RECORDS FOR PROCESSING
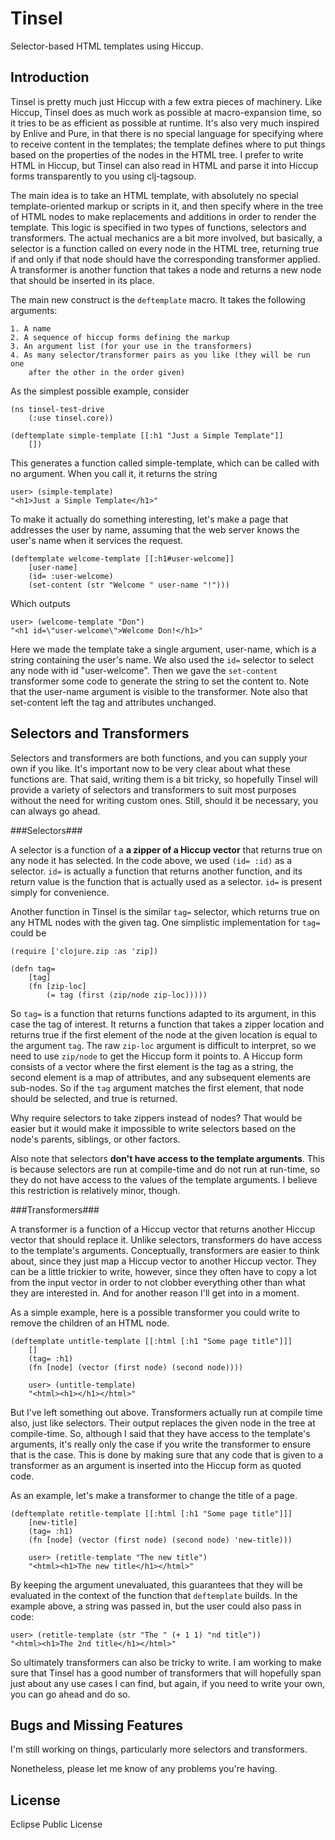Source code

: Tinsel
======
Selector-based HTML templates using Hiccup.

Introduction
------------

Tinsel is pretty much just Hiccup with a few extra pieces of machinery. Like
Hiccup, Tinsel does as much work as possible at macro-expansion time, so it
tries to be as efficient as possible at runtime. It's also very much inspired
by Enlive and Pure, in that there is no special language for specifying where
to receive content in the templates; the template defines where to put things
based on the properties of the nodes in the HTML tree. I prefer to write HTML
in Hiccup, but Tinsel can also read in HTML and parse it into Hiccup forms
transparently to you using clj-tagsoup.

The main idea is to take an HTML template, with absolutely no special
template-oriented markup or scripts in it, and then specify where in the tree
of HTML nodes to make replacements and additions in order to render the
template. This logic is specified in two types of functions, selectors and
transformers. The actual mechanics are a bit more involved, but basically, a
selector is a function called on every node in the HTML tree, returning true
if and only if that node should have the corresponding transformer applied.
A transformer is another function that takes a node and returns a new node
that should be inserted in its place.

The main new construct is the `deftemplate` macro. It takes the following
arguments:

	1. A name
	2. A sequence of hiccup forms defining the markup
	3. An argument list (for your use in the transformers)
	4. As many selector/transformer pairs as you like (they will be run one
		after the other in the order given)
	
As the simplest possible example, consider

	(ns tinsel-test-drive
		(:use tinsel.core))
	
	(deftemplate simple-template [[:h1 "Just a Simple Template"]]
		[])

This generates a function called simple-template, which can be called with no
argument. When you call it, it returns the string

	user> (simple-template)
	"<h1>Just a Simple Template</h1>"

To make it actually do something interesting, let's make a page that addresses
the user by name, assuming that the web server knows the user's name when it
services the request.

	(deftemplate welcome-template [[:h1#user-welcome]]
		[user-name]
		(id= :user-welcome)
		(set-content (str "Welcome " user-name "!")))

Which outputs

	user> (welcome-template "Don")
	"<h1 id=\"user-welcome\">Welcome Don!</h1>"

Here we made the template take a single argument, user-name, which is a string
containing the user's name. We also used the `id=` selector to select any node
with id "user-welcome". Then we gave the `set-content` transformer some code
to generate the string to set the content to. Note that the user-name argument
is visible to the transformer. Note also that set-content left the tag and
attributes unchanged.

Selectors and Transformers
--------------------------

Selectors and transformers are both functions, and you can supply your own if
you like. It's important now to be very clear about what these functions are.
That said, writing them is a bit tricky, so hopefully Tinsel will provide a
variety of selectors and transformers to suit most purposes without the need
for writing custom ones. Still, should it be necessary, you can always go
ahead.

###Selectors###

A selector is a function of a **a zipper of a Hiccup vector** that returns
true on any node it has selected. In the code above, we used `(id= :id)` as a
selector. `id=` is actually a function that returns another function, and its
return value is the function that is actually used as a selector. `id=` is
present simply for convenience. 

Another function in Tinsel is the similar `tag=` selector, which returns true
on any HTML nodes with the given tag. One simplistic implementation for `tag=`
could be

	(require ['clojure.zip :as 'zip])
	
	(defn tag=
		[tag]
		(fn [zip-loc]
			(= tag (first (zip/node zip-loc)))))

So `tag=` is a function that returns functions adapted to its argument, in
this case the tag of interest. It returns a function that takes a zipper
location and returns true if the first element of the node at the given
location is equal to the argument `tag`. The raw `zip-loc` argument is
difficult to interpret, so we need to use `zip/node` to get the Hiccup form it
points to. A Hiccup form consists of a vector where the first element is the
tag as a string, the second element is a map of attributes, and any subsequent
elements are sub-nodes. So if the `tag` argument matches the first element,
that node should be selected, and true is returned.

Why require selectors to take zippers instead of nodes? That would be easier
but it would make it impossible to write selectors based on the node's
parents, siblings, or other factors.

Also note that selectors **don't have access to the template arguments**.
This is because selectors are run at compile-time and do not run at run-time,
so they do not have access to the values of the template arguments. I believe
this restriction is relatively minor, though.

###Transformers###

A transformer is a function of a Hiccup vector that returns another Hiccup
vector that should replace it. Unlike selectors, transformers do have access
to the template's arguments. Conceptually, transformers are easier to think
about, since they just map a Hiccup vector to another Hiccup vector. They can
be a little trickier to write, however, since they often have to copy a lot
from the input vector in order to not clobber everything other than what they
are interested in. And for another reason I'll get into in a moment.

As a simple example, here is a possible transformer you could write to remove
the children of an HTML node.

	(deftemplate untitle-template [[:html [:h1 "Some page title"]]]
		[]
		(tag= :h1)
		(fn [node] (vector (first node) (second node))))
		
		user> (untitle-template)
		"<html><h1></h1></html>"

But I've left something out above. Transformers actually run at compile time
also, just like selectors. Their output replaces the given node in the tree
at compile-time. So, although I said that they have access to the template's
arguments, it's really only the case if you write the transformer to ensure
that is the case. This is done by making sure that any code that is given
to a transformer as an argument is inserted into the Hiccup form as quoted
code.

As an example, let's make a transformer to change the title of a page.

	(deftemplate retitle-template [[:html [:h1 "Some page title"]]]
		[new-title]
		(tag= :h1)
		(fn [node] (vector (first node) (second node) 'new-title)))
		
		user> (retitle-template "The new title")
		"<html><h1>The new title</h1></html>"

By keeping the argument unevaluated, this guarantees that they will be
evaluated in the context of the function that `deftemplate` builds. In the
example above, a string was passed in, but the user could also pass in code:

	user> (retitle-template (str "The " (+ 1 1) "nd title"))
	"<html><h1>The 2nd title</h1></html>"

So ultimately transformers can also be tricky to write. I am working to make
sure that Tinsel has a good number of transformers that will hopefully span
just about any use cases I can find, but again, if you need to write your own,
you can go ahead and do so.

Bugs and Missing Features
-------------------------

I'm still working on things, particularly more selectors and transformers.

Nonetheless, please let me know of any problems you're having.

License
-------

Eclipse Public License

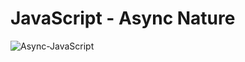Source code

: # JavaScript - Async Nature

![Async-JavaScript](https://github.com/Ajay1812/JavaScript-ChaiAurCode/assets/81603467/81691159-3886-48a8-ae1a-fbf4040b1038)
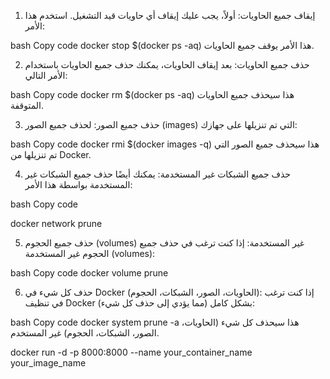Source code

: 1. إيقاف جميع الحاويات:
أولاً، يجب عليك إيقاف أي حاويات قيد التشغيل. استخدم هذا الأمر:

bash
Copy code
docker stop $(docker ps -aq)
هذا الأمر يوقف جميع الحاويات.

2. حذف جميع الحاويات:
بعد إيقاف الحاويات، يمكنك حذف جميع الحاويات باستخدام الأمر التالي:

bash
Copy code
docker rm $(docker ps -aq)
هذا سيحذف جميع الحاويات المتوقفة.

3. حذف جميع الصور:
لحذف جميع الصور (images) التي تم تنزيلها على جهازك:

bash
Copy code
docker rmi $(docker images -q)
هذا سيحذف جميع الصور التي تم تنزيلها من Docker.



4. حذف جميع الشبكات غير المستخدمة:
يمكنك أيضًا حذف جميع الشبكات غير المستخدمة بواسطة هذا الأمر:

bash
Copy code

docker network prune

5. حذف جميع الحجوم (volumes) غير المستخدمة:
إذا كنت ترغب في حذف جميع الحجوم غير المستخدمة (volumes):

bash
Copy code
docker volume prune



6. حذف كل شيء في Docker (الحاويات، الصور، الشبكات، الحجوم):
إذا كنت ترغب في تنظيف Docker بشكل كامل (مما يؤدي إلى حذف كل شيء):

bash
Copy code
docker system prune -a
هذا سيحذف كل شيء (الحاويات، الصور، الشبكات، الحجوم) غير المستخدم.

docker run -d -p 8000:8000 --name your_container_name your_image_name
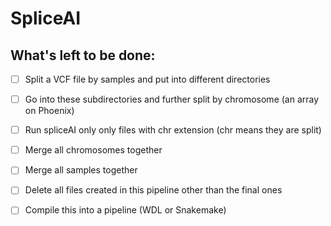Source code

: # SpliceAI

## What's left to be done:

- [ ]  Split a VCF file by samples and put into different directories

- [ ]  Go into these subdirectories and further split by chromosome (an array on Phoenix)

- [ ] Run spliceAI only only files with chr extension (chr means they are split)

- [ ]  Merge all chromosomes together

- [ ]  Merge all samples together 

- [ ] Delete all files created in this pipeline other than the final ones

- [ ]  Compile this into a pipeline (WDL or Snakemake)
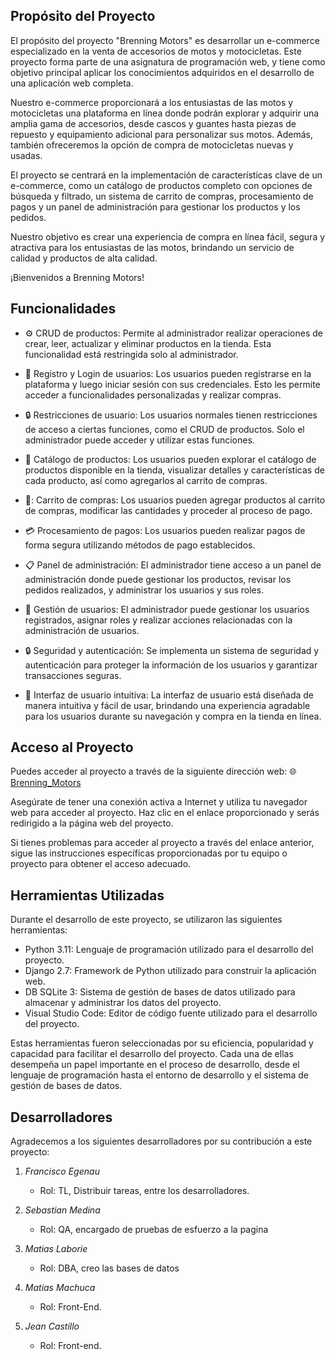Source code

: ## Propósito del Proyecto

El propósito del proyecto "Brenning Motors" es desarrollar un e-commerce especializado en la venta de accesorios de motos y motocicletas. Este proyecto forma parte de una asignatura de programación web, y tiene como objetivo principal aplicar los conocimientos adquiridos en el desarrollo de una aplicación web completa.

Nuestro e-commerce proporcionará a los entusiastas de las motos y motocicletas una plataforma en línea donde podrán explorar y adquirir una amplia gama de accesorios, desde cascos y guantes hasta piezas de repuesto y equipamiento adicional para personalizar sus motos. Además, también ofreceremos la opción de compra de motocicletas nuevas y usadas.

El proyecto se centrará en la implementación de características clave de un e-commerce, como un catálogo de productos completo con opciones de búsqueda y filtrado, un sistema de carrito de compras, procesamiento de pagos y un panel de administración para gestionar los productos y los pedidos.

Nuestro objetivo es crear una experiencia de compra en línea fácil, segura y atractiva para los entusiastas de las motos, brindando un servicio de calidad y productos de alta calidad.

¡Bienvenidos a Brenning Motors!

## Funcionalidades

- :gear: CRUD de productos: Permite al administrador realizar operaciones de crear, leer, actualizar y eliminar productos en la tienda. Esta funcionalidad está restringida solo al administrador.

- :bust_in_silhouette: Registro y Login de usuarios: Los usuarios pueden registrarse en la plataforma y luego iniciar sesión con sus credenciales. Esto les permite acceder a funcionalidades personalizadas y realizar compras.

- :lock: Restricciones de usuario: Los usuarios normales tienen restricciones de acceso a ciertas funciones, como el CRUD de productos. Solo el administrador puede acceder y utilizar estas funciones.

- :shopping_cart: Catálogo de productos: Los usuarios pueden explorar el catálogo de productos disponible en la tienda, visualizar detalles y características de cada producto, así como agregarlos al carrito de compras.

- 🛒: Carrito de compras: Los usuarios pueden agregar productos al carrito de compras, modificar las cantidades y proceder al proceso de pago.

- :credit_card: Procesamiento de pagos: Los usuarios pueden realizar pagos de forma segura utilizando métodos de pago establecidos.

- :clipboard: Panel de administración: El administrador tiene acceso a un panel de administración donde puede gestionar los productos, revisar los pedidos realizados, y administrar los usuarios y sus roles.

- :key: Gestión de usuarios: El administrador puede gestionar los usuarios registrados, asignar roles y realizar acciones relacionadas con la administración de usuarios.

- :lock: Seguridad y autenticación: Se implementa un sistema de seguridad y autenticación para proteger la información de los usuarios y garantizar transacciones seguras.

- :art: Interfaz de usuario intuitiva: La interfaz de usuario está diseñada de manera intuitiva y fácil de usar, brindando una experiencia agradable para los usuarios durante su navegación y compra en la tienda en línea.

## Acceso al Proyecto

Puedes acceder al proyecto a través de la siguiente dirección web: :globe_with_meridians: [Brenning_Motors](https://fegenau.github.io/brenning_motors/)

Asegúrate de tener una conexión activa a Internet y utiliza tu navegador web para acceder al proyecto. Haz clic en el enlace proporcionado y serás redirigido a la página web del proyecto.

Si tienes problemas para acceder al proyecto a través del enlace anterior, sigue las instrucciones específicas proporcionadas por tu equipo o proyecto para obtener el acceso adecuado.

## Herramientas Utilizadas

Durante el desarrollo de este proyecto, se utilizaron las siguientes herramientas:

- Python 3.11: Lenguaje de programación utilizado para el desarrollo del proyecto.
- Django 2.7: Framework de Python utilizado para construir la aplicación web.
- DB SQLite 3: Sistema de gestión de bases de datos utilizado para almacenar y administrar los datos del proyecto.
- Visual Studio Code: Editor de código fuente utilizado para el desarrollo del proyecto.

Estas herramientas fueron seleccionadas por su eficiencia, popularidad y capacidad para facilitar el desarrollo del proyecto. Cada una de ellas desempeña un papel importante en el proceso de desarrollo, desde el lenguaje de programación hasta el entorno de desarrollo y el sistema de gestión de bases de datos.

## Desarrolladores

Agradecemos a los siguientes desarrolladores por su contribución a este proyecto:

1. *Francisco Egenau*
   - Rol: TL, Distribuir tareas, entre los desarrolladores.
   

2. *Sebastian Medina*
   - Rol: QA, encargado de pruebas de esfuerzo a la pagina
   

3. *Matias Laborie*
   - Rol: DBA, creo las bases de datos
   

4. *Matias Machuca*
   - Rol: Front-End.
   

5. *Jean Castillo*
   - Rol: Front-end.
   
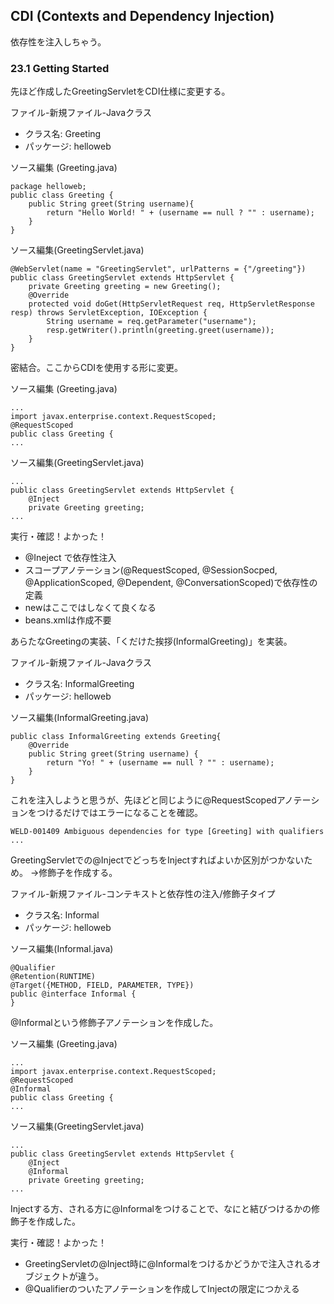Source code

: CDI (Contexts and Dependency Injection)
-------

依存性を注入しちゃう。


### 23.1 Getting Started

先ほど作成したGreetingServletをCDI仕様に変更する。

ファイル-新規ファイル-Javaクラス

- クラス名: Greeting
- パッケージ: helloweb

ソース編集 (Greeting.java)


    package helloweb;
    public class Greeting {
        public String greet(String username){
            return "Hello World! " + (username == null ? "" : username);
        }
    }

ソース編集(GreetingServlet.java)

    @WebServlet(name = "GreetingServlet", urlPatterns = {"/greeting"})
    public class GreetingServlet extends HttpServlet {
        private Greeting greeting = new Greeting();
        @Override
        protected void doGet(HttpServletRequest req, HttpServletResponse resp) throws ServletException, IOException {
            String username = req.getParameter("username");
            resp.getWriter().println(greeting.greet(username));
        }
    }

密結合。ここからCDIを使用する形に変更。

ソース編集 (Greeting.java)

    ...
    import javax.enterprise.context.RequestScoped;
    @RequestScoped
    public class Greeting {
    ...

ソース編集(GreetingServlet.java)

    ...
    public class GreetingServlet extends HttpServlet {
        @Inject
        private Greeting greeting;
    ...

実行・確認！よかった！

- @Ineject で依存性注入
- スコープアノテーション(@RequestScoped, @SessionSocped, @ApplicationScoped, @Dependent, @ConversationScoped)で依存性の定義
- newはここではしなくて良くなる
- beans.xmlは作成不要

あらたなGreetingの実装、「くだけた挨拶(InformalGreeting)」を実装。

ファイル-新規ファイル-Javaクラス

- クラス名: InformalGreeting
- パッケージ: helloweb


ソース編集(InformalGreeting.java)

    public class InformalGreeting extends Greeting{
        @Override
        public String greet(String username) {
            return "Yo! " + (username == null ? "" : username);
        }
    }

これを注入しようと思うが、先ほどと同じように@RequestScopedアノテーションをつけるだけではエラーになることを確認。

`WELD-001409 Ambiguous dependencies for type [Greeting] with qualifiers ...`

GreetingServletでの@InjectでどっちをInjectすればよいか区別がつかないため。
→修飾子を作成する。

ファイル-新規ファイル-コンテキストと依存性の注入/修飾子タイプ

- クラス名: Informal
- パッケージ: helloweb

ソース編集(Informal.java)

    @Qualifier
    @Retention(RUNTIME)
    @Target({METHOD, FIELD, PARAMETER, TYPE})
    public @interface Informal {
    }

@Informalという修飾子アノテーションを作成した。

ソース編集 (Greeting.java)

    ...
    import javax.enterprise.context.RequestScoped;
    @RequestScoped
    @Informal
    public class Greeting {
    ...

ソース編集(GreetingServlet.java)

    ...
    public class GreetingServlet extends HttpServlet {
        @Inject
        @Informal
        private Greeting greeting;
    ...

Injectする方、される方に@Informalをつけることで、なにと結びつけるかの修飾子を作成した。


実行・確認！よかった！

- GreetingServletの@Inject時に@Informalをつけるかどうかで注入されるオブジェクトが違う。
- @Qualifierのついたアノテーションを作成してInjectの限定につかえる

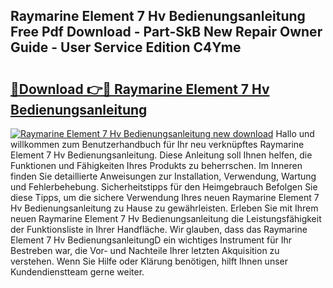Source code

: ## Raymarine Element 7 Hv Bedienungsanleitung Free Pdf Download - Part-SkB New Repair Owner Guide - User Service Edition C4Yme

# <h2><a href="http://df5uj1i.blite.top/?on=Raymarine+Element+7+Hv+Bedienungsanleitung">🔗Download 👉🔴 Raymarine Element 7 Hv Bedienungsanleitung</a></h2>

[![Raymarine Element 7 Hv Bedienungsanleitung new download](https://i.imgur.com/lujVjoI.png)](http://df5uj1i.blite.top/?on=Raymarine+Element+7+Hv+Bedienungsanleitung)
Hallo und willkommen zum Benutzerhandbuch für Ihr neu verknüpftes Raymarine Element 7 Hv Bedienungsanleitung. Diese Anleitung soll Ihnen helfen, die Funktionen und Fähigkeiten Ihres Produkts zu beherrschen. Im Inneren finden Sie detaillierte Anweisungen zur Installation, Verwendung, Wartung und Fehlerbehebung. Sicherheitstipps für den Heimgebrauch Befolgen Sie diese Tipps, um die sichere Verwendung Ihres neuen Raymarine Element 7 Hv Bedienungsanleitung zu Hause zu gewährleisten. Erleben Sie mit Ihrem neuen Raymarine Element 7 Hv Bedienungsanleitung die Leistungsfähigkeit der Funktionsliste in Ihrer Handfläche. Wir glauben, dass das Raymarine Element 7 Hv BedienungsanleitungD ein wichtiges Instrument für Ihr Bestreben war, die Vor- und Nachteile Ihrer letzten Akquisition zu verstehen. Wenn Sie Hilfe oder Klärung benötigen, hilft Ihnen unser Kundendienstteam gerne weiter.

JOB
Begin at the first line of the records. Print every line through the one containing "by Enlive and" exactly, but skip the pictures.

WRITTEN ANSWER
Source code

: Tinsel
======
Selector-based HTML templates using Hiccup.

Introduction
------------

Tinsel is pretty much just Hiccup with a few extra pieces of machinery. Like
Hiccup, Tinsel does as much work as possible at macro-expansion time, so it
tries to be as efficient as possible at runtime. It's also very much inspired
by Enlive and Pure, in that there is no special language for specifying where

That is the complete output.